I am starting to do the rough drafts of my bussiness plan. I am hoping to open up a pet store. I dont even like calling it that, its more of a home away from their home! I dont have money and location all figured out but here are some of the plans!

-I have a reptile specialist
-There will never be more animals there then can be socialized, every animal we have must be socialized personally dailyat proper times.
-Set ups will be proper 
-There will be a fenced yard in back of shop for pups to run around with potential buyers
-Anyone who works there will have knowlege on all animals there
-I will work very closely with rep breeders.
-Special orders are possible
-NO ONE will be able to com ein one day and buy and buy a dog, cat, reptile , or hedgie just because. It will require a personal effort to come see the animals and do proper research.
-I will educate with all my best knowlege on animals people are buying
-There will be sections dedicated to PROPER care, food, accesoriesfor each individual animal.
-We will set up all starter kits when we recieve and animal and that is the kit you will get when you buy the animal ( to avoid constant jump home for them)
-Going away? We will pet sit!
-Allergies and things didnt work out, we will help you out.
-Close and personal expirence

Theres so much more, but thepoint of it is that we care. I have such a huge passion for animals and i want to show that with time effort and love for what you do a pet store can run so well. I want to have socalized pets, i want to have great breeders to work with, build relahionships with customers. This is to be a homey place for all.

Some people have said im insane it will not work, but im still going to try i want to see a change!


----------



## Lilysmommy (Jan 7, 2009)

That sounds like a VERY cool idea!! I really want to do something similar someday - do a holistic/natural kind of pet store, with proven, safe, owner-recommended supplies only (for example, no Silent Spinner wheels sold! And would like to stock things like Larry's wheels), and only healthy foods, as well as maybe some homemade diets. I want to have some animals in mine, but they'd all be rescued animals looking for new homes.

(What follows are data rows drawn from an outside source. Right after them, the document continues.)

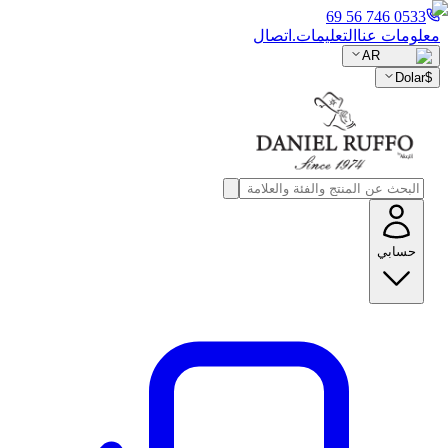
0533 746 56 69
معلومات عنا
التعليمات.
اتصال
AR
Dolar
$
حسابي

I say it sounds totally awesome, and wish I were close enough to come check it out! It may be difficult to get started, like every small business, but I feel like it could definitely work, especially in the right area, if there's a lot of animal-loving people around. A store like that, seems like you might get people from further away as well. Good luck and you should keep us updated on here with your progress!


----------



## AnnabellasMomma (Oct 30, 2012)

Thank you very much!! It is going to be about a 3 year in the making Hopefully one day people can come check it out form here BRING THE HEDGIES!!


----------



## alexvdl (Dec 19, 2012)

That's a pretty cool idea. Are you working with the various breeders in the area? If you are, are you buying from them, or is it more like a consignment store arrangement where Cactus Mouse Hedgehog breeders keep some of their animals there, so that anyone coming in has a variety of animals to look at?


----------



## moxieberry (Nov 30, 2011)

The one thing you're going to have a problem with is the breeders. I don't know any reputable breeders who will sell to pet stores, period. I sure won't, doesn't matter how good the store/owner's intentions are, because they're my babies and I have to be directly involved in screening and educating potential owners.


----------